President J .A. Kufuor yesterday asked that the life and achievements of the late Professor Emeritus Albert Kwadwo Adu-Boahen, one of Africa and Ghana's eminent historians, should inspire the current generation of politicians and the youth of the country to aspire to greater service to the nation.
He said the late Professor's service to the nation in education, where generations on end had been, and would continue to be, nurtured on his textbooks, endeared him to many in Ghana, Africa and the world at large.
In a tribute read by the Minister of Information and National Orientation, Mr Kwamena Bartels, at the state funeral held for Prof Adu-Boahen at the forecourt of the State House in Accra yesterday, President Kufuor said the Professor's principled and exemplary political career stood him out as a statesman.
The Vice President, Alhaji Aliu Mahama, the Speaker of Parliament, Mr Ebenezer Sekyi Hughes, the Immediate Past Speaker, Mr Peter Ala Adjetey, the First and the Second ladies, Mrs Theresa Kufuor and Hajia Ramatu Mahama, respectively, attended the funeral.
President Kufuor described the late Professor as “a great social being who used marked traits of fearlessness, outspokenness and a deep commitment to democracy, a great sense of humour and love of nation to establish himself as a strong personality who left lasting impressions on people who encountered him.”
In politics, he said, Professor Adu-Boahen took positions derived from convictions could not be shaken by fear or self-interest.
“He distinguished himself as an academic of the first order in the field of history,” President Kufuor said.
In advocacy for respect for human rights, the President told the mourners, Professor Adu-Boahen attained a historic stature in Ghana by his constancy over the past four decades.
President Kufuor reiterated that the famous Danquah Memorial Lectures which Professor Adu-Boahen delivered in 1988, titled, “The Ghanaian Sphinx – Reflections on the Contemporary History of Ghana, 1972 -1987”, lent credence to his stature.
“He used the occasion to assail 'the Culture of Silence' which had gripped the nation in the long period following the unconstitutional overthrow of the Third Republic,” he said.
President Kufuor said it was in recognition of Professor Adu-Boahen's years of meritorious services that the nation accorded him a state burial.
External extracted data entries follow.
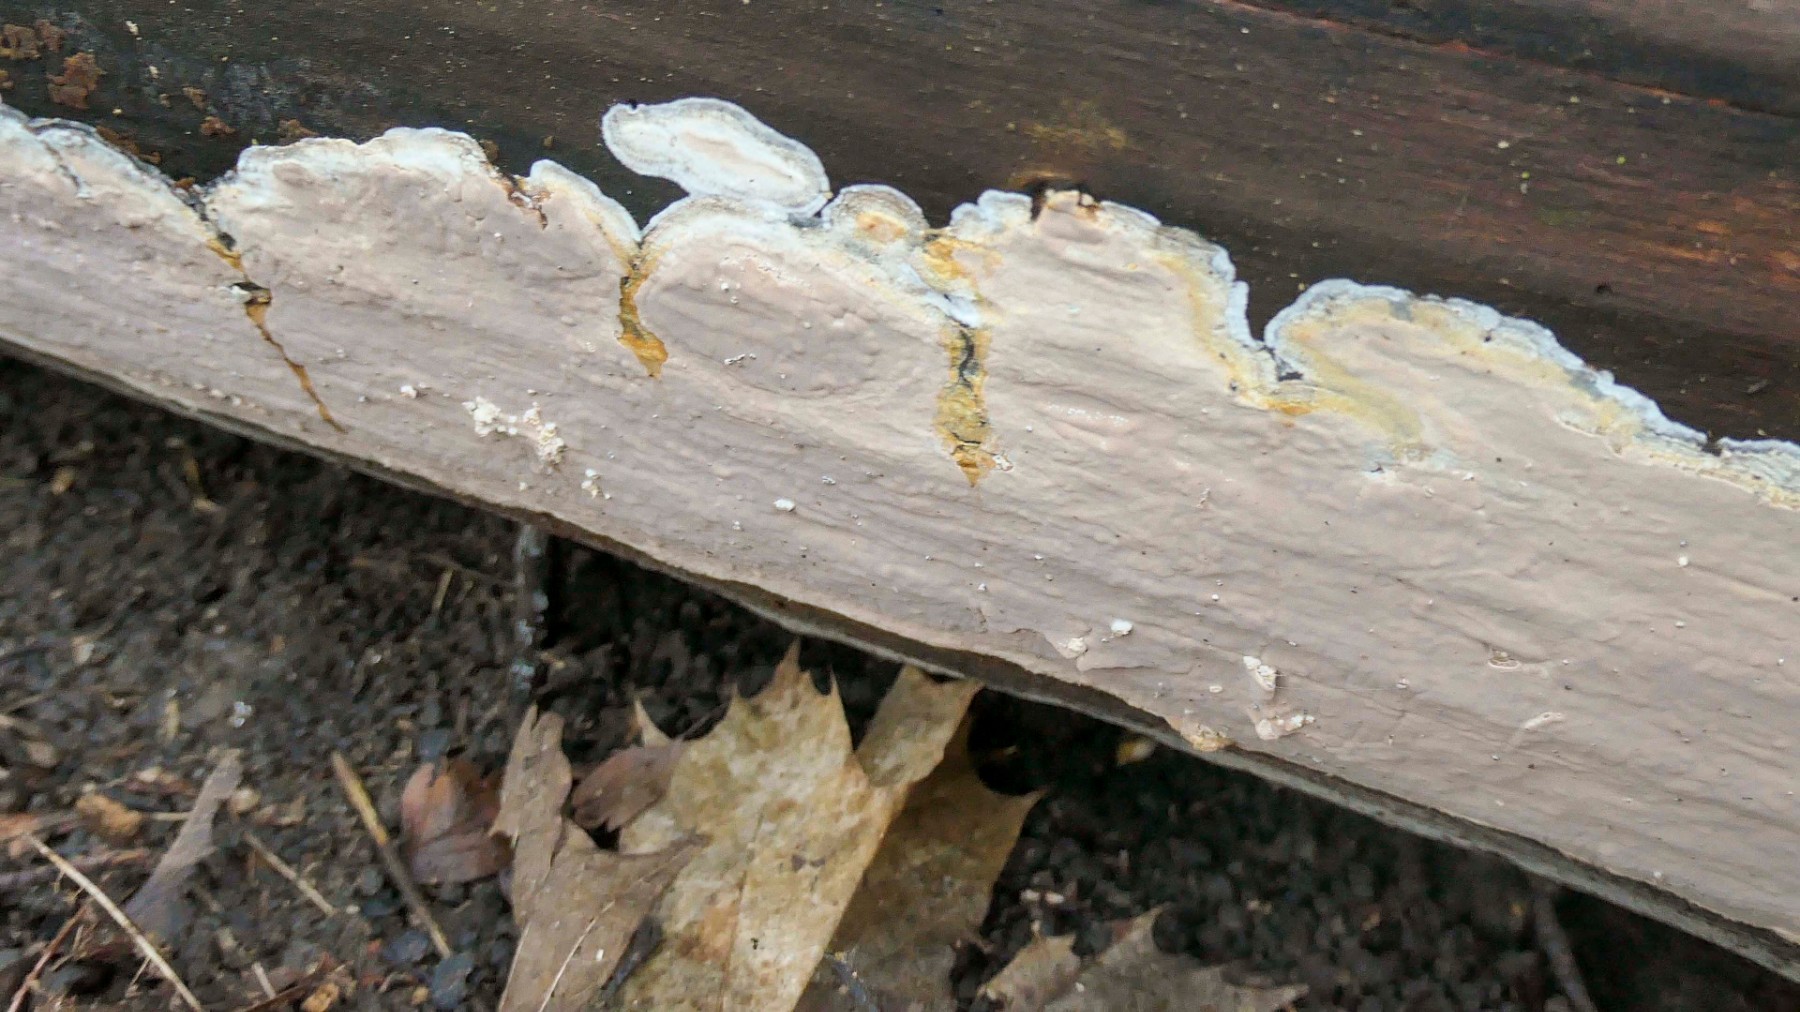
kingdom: Fungi
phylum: Basidiomycota
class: Agaricomycetes
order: Russulales
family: Peniophoraceae
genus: Scytinostroma
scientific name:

The Moderator of the General Assembly of the Presbyterian Church of Ghana, Rev Dr Yaw Frimpong-Manso, in a sermon, expressed the hope that the life and funeral of the late Professor would bring Ghanaians together.
He said the Presbyterian values of steadfastness and humility were clearly exhibited by the Professor in his life.
“Adu-Boahen stood and fought for democratic governance,” Rev Dr Frimpong-Manso said.
He said Ghana needed people who would, in times of turmoil, speak and sacrifice for the people.
The Moderator said the Word of God was a necessary weapon to deal with intolerance and terrorism, saying, “Let us use the gospel to save Ghana and the word. No more inferno.”
Professor Adu-Boahen died on May 24, this year, after a protracted illness. He left behind a wife and six children.
In 1992, he stood on the ticket of the NPP as its presidential candidate to contest the presidential election but lost to former President J. J. Rawlings.
A founding member of the NPP, he was also a National Executive member of the Association of Recognized Professional Bodies from 1977-1978 and Chairman, the Legon Society on National Affairs, from 1970-1975.
He was also a founding member of the People's Movement for Freedom and Justice (PMFJ) in 1978, Honorary Secretary of the Ghana Academy of Arts and Sciences from 1983-1985 and Founder and Interim President of the People's Movement for Freedom and Justice in 1990.
On the academic front, the late Prof Adu-Boahene was appointed the Head of the History Department of the University of Ghana, Legon, in 1967 and rose to become a Professor in 1971. In 1990, he became a Professor Emeritus.